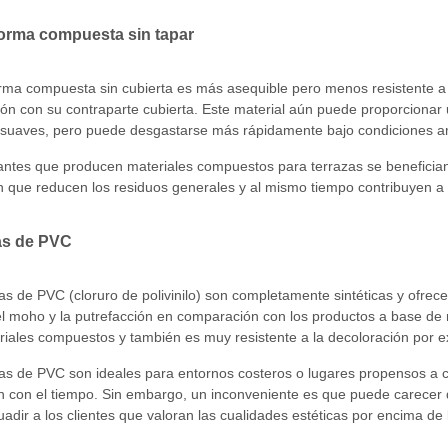
forma compuesta sin tapar
rma compuesta sin cubierta es más asequible pero menos resistente a 
n con su contraparte cubierta. Este material aún puede proporcionar
s suaves, pero puede desgastarse más rápidamente bajo condiciones a
antes que producen materiales compuestos para terrazas se benefician
n que reducen los residuos generales y al mismo tiempo contribuyen a
as de PVC
as de PVC (cloruro de polivinilo) son completamente sintéticas y ofrec
 el moho y la putrefacción en comparación con los productos a base d
riales compuestos y también es muy resistente a la decoloración por e
zas de PVC son ideales para entornos costeros o lugares propensos a 
n con el tiempo. Sin embargo, un inconveniente es que puede carecer 
uadir a los clientes que valoran las cualidades estéticas por encima de 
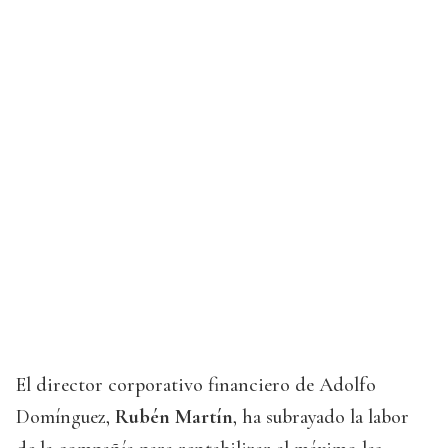
El director corporativo financiero de Adolfo
Domínguez,
Rubén Martín
, ha subrayado la labor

== == ==

# [ACTIVITY]
Your task is to reproduce the entries above word for word, from the first line through the line with "uadir a los", and please leave out any pictures.

# [ANSWER TO THE EXERCISE]
forma compuesta sin tapar
rma compuesta sin cubierta es más asequible pero menos resistente a 
n con su contraparte cubierta. Este material aún puede proporcionar
s suaves, pero puede desgastarse más rápidamente bajo condiciones a
antes que producen materiales compuestos para terrazas se benefician
n que reducen los residuos generales y al mismo tiempo contribuyen a
as de PVC
as de PVC (cloruro de polivinilo) son completamente sintéticas y ofrec
 el moho y la putrefacción en comparación con los productos a base d
riales compuestos y también es muy resistente a la decoloración por e
zas de PVC son ideales para entornos costeros o lugares propensos a 
n con el tiempo. Sin embargo, un inconveniente es que puede carecer 
uadir a los clientes que valoran las cualidades estéticas por encima de 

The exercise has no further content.